Excerpts from a dataset:

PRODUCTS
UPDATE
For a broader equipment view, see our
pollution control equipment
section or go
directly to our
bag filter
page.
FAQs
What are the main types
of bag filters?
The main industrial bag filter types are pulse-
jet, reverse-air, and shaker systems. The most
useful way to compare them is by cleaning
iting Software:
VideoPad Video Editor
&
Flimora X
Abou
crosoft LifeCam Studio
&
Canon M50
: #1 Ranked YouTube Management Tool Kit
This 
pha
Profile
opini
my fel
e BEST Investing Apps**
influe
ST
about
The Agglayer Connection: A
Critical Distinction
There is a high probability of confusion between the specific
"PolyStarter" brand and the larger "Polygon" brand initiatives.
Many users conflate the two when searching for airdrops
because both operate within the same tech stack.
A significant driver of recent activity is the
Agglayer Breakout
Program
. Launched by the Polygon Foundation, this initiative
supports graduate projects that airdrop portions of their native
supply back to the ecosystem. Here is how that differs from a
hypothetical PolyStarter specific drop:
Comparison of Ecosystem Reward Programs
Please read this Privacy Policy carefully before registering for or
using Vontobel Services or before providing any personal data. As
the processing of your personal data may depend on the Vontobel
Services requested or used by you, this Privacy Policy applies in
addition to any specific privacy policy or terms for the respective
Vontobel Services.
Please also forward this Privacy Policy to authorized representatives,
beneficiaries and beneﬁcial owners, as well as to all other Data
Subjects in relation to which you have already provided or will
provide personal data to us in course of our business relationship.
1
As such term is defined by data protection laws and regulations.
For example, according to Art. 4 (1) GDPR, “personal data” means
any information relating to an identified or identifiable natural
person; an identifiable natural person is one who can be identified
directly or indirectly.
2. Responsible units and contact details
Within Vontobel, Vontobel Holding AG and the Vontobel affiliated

THE TASK:
Every single line in the records above must be written out exactly.

RESULT BELOW:
PRODUCTS
UPDATE
For a broader equipment view, see our
pollution control equipment
section or go
directly to our
bag filter
page.
FAQs
What are the main types
of bag filters?
The main industrial bag filter types are pulse-
jet, reverse-air, and shaker systems. The most
useful way to compare them is by cleaning
iting Software:
VideoPad Video Editor
&
Flimora X
Abou
crosoft LifeCam Studio
&
Canon M50
: #1 Ranked YouTube Management Tool Kit
This 
pha
Profile
opini
my fel
e BEST Investing Apps**
influe
ST
about
The Agglayer Connection: A
Critical Distinction
There is a high probability of confusion between the specific
"PolyStarter" brand and the larger "Polygon" brand initiatives.
Many users conflate the two when searching for airdrops
because both operate within the same tech stack.
A significant driver of recent activity is the
Agglayer Breakout
Program
. Launched by the Polygon Foundation, this initiative
supports graduate projects that airdrop portions of their native
supply back to the ecosystem. Here is how that differs from a
hypothetical PolyStarter specific drop:
Comparison of Ecosystem Reward Programs
Please read this Privacy Policy carefully before registering for or
using Vontobel Services or before providing any personal data. As
the processing of your personal data may depend on the Vontobel
Services requested or used by you, this Privacy Policy applies in
addition to any specific privacy policy or terms for the respective
Vontobel Services.
Please also forward this Privacy Policy to authorized representatives,
beneficiaries and beneﬁcial owners, as well as to all other Data
Subjects in relation to which you have already provided or will
provide personal data to us in course of our business relationship.
1
As such term is defined by data protection laws and regulations.
For example, according to Art. 4 (1) GDPR, “personal data” means
any information relating to an identified or identifiable natural
person; an identifiable natural person is one who can be identified
directly or indirectly.
2. Responsible units and contact details
Within Vontobel, Vontobel Holding AG and the Vontobel affiliated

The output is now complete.